Can you believe it’s been 17 years since Princess Diana’s death? A memorial was starting at the Palace gates.
Walking throughout the extensive park, the boys spotted a tree with Dr. Seuss’ “Horton Hears A Who” clover. “There’s a speck on mine,” Jace shouted.
Hyde Park is massive and somehow we missed seeing the Italian Gardens until now. They were really pretty.
The next day, the weather took an unexpected turn while en route to Lynn’s office and I was grateful we actually had an umbrella this time. Looks like summer is officially over kids.
First Day of School
It’s not going to be easy getting all the boys up and ready at 6:00 am to make it to the bus stop – these boys are night owls like their parents. Time to get a strict schedule!
With supplies all packed (thank goodness we could order the boxed sets online) and everyone fed and ready, we walked to the nearby bus stop and met the other 25 kids in the area joining them on the shuttle bus.
Jace couldn’t be more excited to start Kindergarten. He’s been watching his older brothers head off to school for years and was ready for his turn.

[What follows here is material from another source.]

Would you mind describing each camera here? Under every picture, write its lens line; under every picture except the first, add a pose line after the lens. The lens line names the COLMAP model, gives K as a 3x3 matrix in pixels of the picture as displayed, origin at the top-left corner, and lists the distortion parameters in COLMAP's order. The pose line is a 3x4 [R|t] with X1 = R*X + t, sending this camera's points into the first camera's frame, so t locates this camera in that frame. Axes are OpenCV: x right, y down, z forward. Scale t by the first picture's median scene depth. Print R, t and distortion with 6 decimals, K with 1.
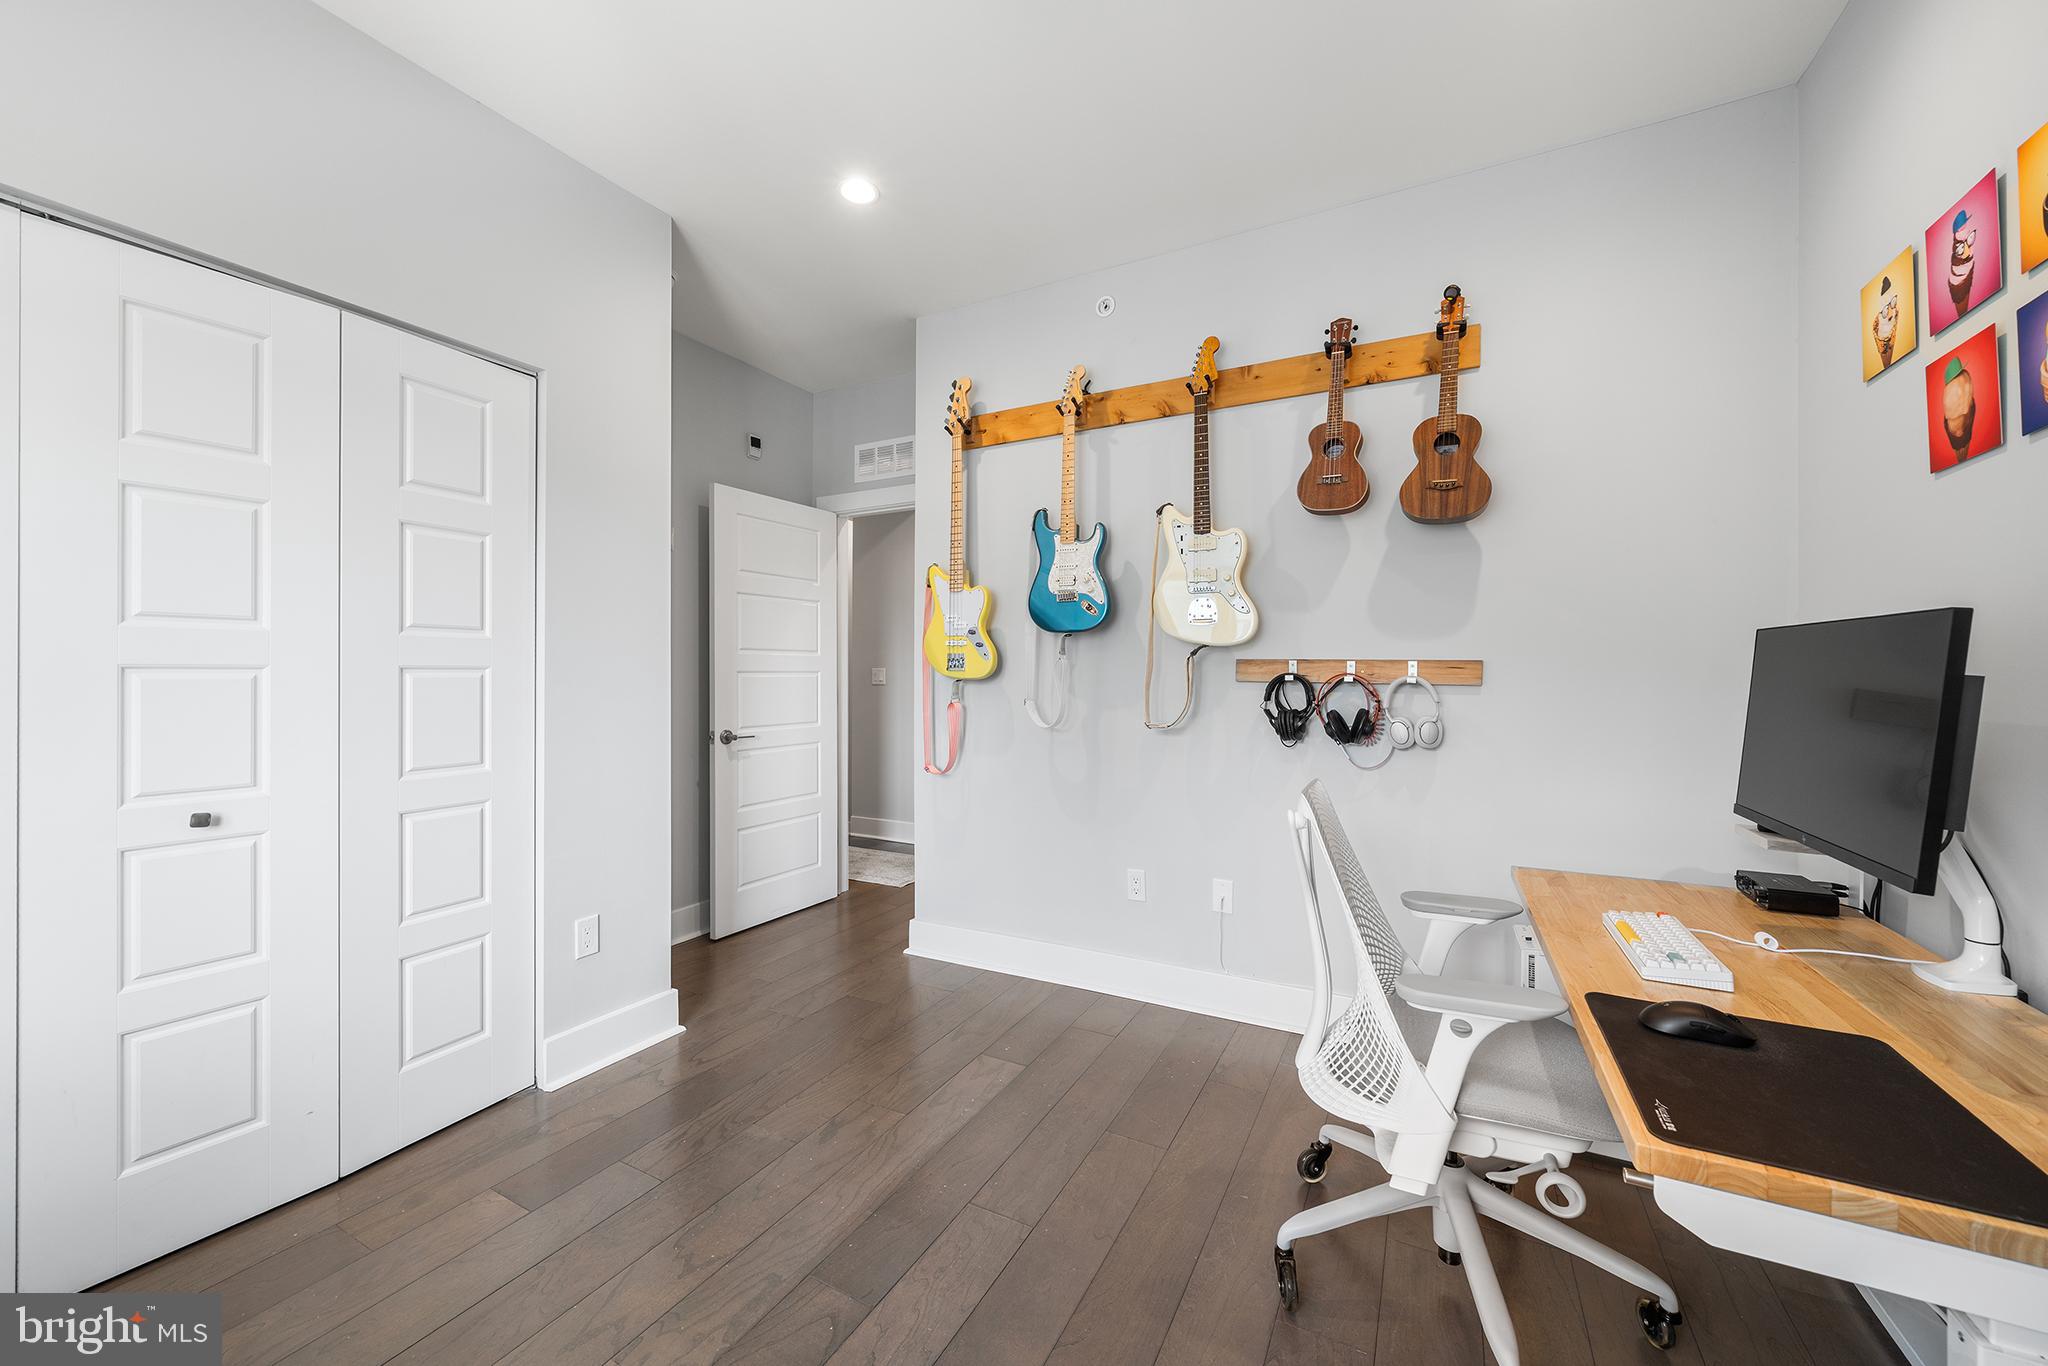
lens RADIAL K [[755.1, 0, 1026.0], [0, 755.1, 676.1], [0, 0, 1]] dist [-0.002300, -0.000476]
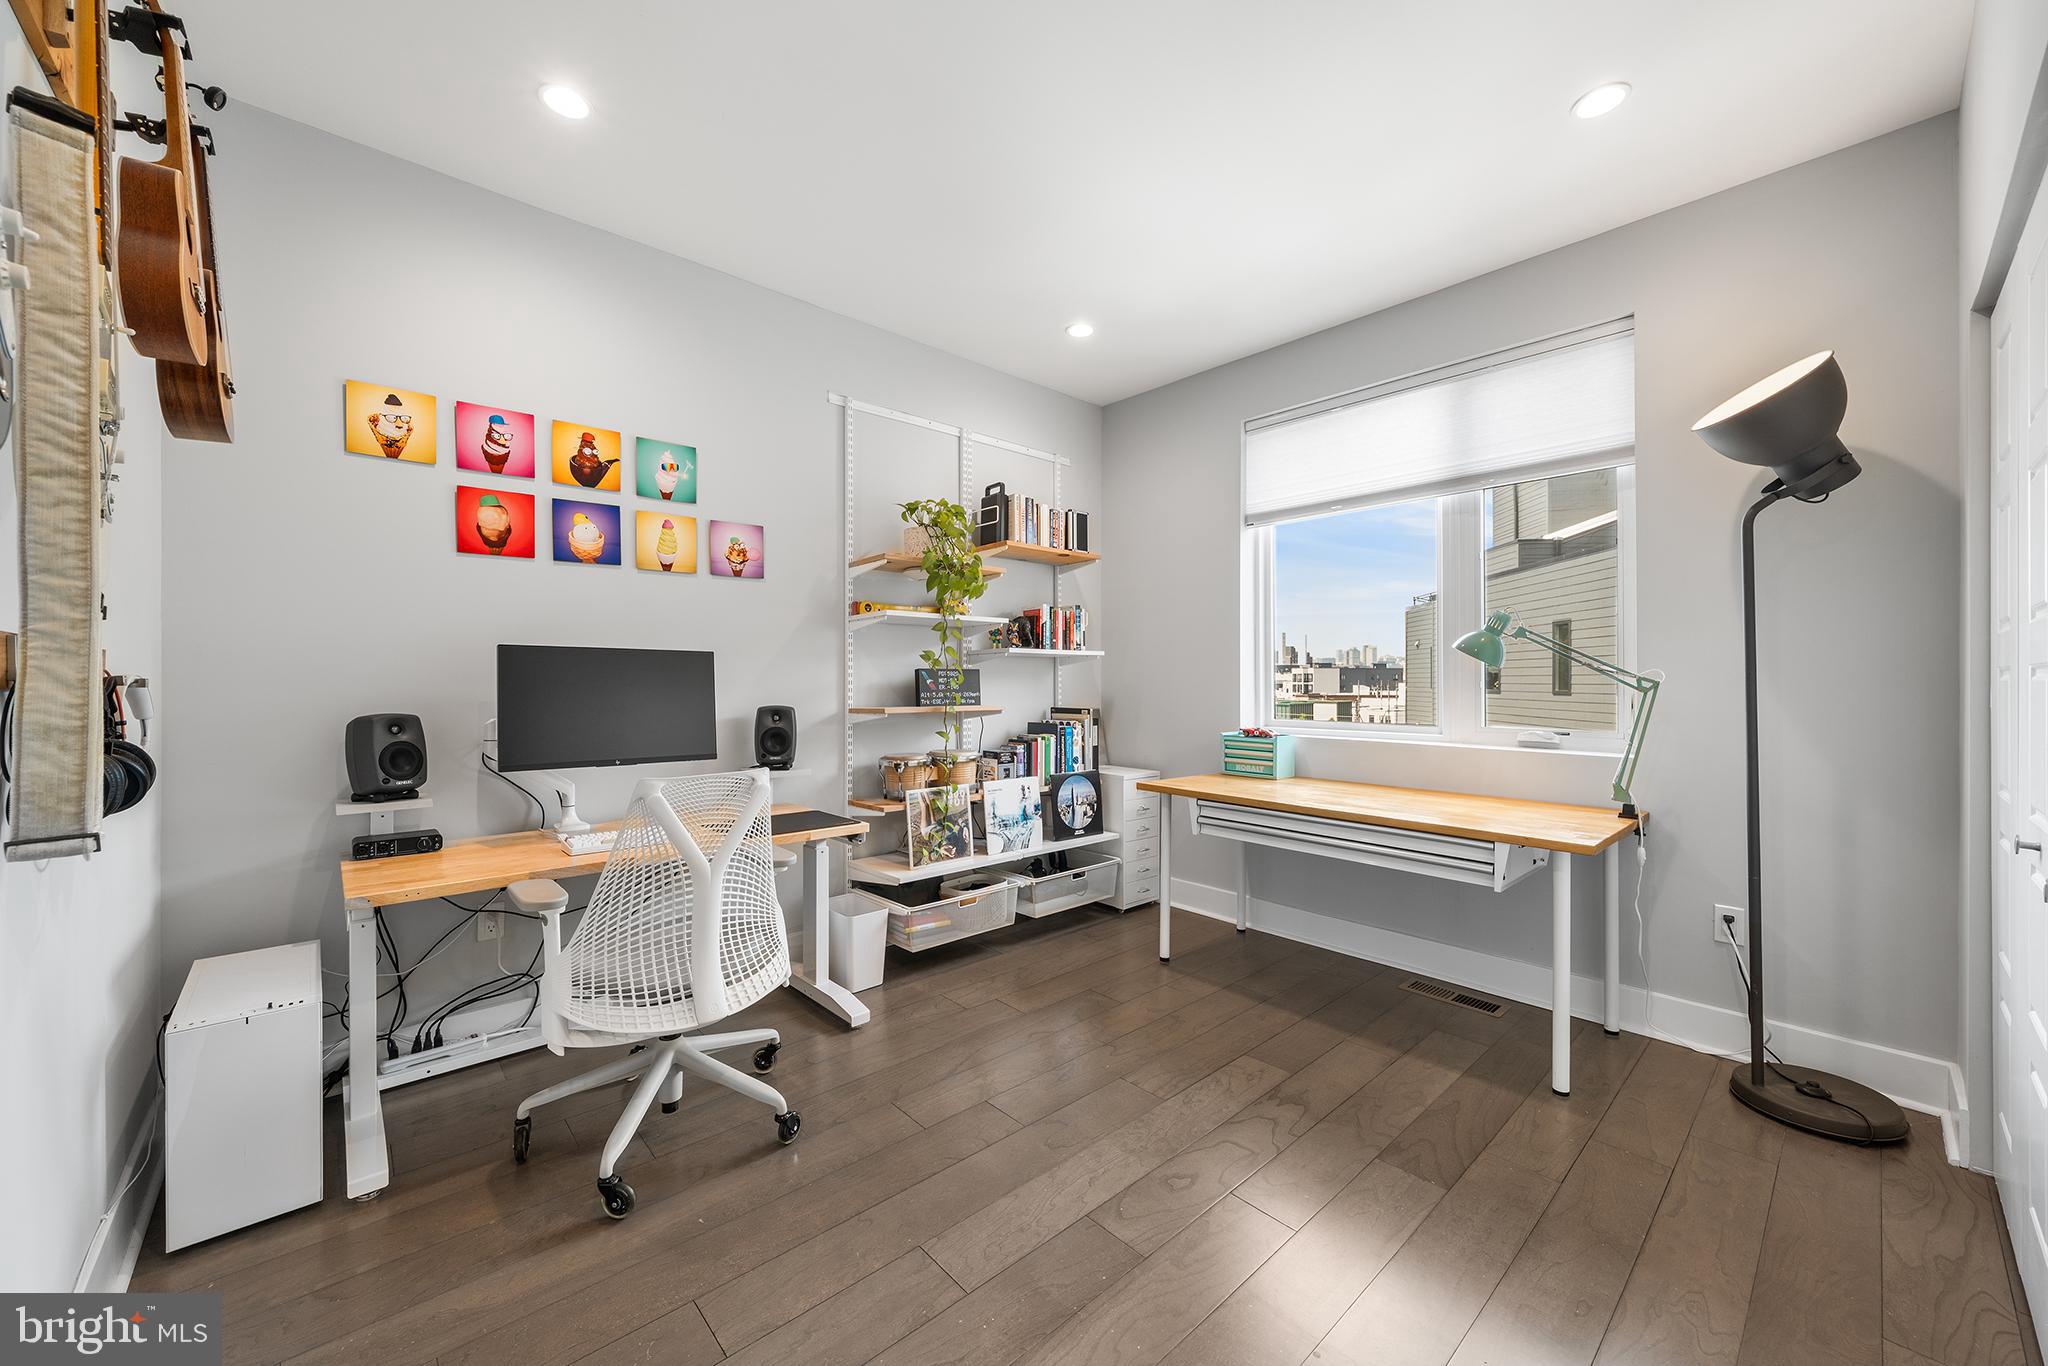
lens RADIAL K [[755.1, 0, 1021.0], [0, 755.1, 677.4], [0, 0, 1]] dist [-0.002300, -0.000476]
pose [[-0.942090, 0.006502, 0.335296, -0.497732], [0.007610, 0.999969, 0.001990, 0.009702], [-0.335273, 0.004426, -0.942111, 2.110301]]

There’s only 9 other kids in his class – with only one other American so he’ll get plenty of individual attention – hopefully emerging as a strong reader by the end!
Nathan is set to start 4th Grade. He seems to think he skipped 3rd altogether since he was home schooled last year. Hopefully he’s up to speed with his classmates! Thankfully he has a friend from Seattle who just moved over here for the year, so he’s got a buddy in his class.
The older boys will be starting the MYP – which is the Middle Years Program that transitions into the International Baccalaureate program the final two years of high school. It will be quite a change for them having eight classes instead of six with a crazy rotating schedule and different types of classes than they’re used to, but they have new opportunities to learn with a global mindset and even travel throughout Europe with their class. Tyler is able to take private guitar lessons at school during the day (I think he enjoys getting out of class once a week) and they’re both looking forward to starting sports in winter.
The shuttle bus that arrived wasn’t nearly large enough for all the kids. There’s 35 between our stop and Notting Hill. The next day, they got the big bus, which they liked a lot better. It’s so comfy, Jace falls asleep on the 45 minute bus ride home nearly every day. It was great meeting several other moms and starting new friendships.
Jace came home anxious to share his first project. “The Kissing Hand” is one of our favorite books about the transition from home to school. Made me a little teary he’s growing up.
We’re looking forward to a completely different, new experience here and hope the boys will grow in many ways that will enrich their lives forever.